There was a time when Matthew McConaughey was only known for his work in the romantic comedy genre. Throughout the 00’s he did little else than be perpetually shirtless and kiss his attractive co-stars. Obviously that’s not a bad way to live, and even though these films were regularly ripped apart by critics, McConaughey continued to churn them out. Now that he’s widely regarded as one of the most arresting screen presences of modern Hollywood, you might expect him to be embarrassed of his work during those years. But that couldn’t be further from the truth. In fact he’s still incredibly proud of his performances.

Matthew McConaughey stood by the likes of The Wedding Planner, Failure To Launch and How To Lose A Guy In 10 Days during a chat with GQ. His interviewer was clearly trying to get him to disparage the pieces but he wouldn’t bite. Instead, he spoke at great lengths about how it was actually really hard to excel in these films. After being asked "is there work in the romantic comedies that you’re proud of?" Matthew McConaughey said,
"Absolutely. These things aren't easy. What's hard is to make them look easy. Those kinds of movies are what they are. They get pooh-poohed by critics. They get pooh-poohed by actors themselves. And in a way, I get it, but in other ways it's completely unfair. There's a buoyancy you need to make them work. I believe I gave them buoyancy. And some of the shoots were very difficult, with me trying to fight for the balls on the guy."

McConaughey wasn’t done with his staunch defense of these films. He then went on to explain how he had to fight tooth and nail to make each of the characters he portrayed relatable to both male and female viewers. In fact if people think that he sauntered through each of these performances then he’s pleased, because that was exactly the look he was going for.
"What's a romantic comedy? Boy meets girl. They get together. Something happens. Girl takes off. Boy chases girl. They get back together. The end. A lot of times the male is somewhat emasculated, meaning he has to crawl back and say, 'I'm nothing without you. If you don't take me back, I'm nothing.' And I was always like, "What girl wants that guy?"... Look, I'm happy if you think I 'cruised through' those. I did my work."

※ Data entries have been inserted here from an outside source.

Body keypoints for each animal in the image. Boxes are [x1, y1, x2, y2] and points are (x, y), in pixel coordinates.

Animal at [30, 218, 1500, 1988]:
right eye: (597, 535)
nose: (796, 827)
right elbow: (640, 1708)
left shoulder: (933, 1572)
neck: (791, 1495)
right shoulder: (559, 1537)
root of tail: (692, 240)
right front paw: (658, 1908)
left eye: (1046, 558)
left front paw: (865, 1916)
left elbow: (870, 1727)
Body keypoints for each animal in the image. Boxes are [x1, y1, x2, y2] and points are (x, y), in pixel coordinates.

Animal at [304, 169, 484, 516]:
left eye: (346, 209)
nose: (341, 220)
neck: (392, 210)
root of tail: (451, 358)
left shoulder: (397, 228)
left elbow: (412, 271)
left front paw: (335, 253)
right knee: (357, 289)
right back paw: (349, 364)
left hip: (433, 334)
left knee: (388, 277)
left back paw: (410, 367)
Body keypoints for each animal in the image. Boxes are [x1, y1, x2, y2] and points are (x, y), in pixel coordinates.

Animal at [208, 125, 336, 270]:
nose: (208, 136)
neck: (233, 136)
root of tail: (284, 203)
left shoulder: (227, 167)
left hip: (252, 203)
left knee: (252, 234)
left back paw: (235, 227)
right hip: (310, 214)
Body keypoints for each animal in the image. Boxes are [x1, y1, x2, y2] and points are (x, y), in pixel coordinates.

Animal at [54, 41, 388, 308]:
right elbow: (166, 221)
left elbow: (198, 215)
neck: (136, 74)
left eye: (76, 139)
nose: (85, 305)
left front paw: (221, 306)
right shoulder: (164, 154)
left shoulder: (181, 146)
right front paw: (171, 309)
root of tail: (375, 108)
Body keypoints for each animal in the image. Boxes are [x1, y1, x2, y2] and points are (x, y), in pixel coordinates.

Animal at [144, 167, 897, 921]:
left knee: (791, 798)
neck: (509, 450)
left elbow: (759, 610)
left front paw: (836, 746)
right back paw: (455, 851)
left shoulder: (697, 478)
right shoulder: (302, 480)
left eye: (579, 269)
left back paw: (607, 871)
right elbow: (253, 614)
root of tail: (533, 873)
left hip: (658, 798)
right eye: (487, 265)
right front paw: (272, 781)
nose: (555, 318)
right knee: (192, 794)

It’s actually somewhat refreshing to see an actor stand by lambasted pieces of work. Especially when you consider that because of his renaissance Matthew McConaughey could easily just turn on them and declare that they were worthless slices of mainstream entertainment. While it’s clearly true that Matthew McConaughey’s films during this period didn’t set the movie-world alight, they were never designed to be like that. They were meant to be escapist movies that took viewers on a light, romantic jaunt and had a few laughs along the way. And you can’t argue that each of them delivered on this front. Yes, True Detective, Dallas Buyers Club and, hopefully, Interstellar are more complex and mature movies, but that doesn’t mean the effort and toil that went into them is any different. It’s just easy, cool and a tad moronic to look at it that way.